Ökumenisches Friedensgebet mit Flüchtlingen im Kath. Kirchenzentrum St. Ulrich Dillingen Donau

Wird unsere Welt unfriedlicher? Nicht nur in den Flüchtlingsherkunftsländern, auch in Deutschland, Europa und den USA steht der gesellschaftliche Frieden und Zusammenhalt zunehmend auf dem Prüfstand. Was dagegen tun? Gemeinsam für Frieden beten. Am 7. März 2019 wirkten erstmals Dillinger Flüchtlinge am monatlichen Friedensgebet im Kath. Kirchenzentrum St. Ulrich mit, zwei Syrerinnen trugen Fürbitten vor. Die gemeinsame Überzeugung: unabhängig ob Christ, Muslim, Atheist oder anderes, gemeinsam können wir uns für den Frieden einsetzen.

Unser 1. Vorsitzender und Koordinator Georg Schrenk wies in seinen einleitenden Worten darauf hin, dass sich zurzeit 65 Millionen Menschen weltweit auf der Flucht befinden, die meisten davon in Entwicklungsländern. Migration ist also ein globales Phänomen, dass sich nicht wegdiskutieren lässt. Während gleichzeitig Bayern nach Afghanistan abschiebe, fänden dort mehrmals täglich Sprengstoffanschläge statt, so der ehemalige Oberst der Bundeswehr, der auch mehrmals in Afghanistan war. Schrenk berichtete von der Begegnung Erlebnis mit einer Frau, die mit ihren Kindern auf der Straße beschimpft wurde: "Hau ab, du gehörst nicht hierher!". Häufig höre er das Vorurteil, dass die Flüchtlinge nicht arbeiten wollten, obwohl das Gegenteil der Fall ist: der bayerische Staat lässt sie oftmals nicht arbeiten. Umso wichtiger sei es, gemeinsam für sozialen Frieden zu bitten.
......
» Aufgabe A:
Stimmen die folgenden Aussagen mit dem Bericht über das Friedensgebet überein? Antworte jeweils mit Ja oder Nein und zitiere wörtlich die entscheidenden Worte aus dem Bericht.
(i) Am 7. März 2019 trugen zwei Syrerinnen Fürbitten vor.
(ii) Laut Georg Schrenk befinden sich die meisten Menschen auf der Flucht in Industrieländern.
(iii) Das Friedensgebet im Kirchenzentrum St. Ulrich findet wöchentlich statt.
» Aufgabe B:
Schreibe den Abschnitt aus dem Bericht über das Friedensgebet wortgetreu ab, von „Wird unsere Welt“ bis einschließlich „den Frieden einsetzen.“.

Gespeicherte Dateneinträge:
......
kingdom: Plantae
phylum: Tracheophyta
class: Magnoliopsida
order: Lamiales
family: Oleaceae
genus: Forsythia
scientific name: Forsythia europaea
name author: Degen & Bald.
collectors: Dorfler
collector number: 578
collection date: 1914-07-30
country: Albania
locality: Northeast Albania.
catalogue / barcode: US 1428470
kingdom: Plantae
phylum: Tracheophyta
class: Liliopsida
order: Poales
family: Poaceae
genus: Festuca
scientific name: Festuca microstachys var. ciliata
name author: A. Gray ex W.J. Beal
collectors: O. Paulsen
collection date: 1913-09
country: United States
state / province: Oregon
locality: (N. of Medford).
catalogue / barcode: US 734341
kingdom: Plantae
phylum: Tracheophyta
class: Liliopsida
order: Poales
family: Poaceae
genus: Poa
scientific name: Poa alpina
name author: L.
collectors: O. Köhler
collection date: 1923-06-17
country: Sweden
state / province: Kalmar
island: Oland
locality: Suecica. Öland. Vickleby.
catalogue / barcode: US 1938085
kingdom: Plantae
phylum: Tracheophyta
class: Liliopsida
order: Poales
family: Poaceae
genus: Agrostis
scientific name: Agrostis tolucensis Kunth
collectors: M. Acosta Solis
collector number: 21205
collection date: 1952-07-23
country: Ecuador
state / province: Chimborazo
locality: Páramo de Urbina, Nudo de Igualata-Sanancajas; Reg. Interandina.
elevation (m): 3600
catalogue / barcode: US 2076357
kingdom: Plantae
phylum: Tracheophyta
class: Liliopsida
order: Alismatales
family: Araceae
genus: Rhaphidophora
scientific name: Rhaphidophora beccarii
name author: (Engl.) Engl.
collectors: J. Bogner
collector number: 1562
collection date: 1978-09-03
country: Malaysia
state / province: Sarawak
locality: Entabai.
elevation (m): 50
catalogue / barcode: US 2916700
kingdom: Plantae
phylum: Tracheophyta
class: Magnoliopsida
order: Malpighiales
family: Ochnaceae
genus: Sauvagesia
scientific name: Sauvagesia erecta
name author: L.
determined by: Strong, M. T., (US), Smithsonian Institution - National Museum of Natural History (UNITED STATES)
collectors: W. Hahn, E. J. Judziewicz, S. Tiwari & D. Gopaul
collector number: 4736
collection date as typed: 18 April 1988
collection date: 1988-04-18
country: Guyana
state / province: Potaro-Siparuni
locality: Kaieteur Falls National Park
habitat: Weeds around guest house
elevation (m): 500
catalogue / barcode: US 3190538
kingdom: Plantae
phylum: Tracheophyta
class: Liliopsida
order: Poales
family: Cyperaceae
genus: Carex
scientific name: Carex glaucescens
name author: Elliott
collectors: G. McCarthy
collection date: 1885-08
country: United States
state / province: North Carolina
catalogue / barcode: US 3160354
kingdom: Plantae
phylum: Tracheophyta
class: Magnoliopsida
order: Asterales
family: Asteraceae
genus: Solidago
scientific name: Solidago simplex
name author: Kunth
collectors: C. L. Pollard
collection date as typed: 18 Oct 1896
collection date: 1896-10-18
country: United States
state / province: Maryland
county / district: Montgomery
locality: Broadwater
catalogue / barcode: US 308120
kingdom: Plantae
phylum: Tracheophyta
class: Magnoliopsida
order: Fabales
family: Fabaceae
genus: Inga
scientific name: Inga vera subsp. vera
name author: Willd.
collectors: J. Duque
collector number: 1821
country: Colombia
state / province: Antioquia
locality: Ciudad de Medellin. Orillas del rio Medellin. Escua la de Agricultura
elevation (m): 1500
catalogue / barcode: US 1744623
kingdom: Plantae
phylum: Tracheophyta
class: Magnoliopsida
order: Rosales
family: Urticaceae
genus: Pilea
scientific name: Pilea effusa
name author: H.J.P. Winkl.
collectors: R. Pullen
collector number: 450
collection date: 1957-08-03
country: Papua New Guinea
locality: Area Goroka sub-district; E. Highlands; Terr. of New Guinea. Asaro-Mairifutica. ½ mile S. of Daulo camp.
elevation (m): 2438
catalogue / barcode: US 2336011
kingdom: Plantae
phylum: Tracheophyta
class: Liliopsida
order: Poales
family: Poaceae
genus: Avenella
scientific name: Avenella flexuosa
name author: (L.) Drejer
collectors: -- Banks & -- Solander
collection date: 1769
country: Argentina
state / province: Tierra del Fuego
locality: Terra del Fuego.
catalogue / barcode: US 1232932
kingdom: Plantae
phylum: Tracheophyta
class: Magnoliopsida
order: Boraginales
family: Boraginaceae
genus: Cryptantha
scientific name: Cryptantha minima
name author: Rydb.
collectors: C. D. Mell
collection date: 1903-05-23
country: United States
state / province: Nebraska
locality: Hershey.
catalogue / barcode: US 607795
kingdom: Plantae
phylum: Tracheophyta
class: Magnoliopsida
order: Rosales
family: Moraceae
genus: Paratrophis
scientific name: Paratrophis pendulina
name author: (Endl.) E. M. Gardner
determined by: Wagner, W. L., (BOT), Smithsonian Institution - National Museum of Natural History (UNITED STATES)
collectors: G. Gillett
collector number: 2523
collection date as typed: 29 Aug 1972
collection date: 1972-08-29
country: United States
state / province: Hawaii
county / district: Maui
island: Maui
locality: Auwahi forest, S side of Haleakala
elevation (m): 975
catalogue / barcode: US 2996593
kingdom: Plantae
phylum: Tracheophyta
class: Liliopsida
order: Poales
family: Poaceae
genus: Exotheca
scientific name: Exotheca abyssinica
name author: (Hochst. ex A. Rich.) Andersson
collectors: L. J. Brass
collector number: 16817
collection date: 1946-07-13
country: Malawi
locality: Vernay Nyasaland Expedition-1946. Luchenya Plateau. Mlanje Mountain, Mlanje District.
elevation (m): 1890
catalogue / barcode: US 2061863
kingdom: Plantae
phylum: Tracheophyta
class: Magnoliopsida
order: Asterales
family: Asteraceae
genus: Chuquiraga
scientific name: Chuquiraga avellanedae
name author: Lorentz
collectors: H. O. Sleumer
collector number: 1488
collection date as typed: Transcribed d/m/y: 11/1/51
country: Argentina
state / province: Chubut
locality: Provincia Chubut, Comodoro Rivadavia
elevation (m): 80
......
» Antwortfeld A:
(i) Ja: „zwei Syrerinnen trugen Fürbitten vor“
(ii) Nein: „die meisten davon in Entwicklungsländern“
(iii) Nein: „am monatlichen Friedensgebet“

» Antwortfeld B:
Wird unsere Welt unfriedlicher? Nicht nur in den Flüchtlingsherkunftsländern, auch in Deutschland, Europa und den USA steht der gesellschaftliche Frieden und Zusammenhalt zunehmend auf dem Prüfstand. Was dagegen tun? Gemeinsam für Frieden beten. Am 7. März 2019 wirkten erstmals Dillinger Flüchtlinge am monatlichen Friedensgebet im Kath. Kirchenzentrum St. Ulrich mit, zwei Syrerinnen trugen Fürbitten vor. Die gemeinsame Überzeugung: unabhängig ob Christ, Muslim, Atheist oder anderes, gemeinsam können wir uns für den Frieden einsetzen.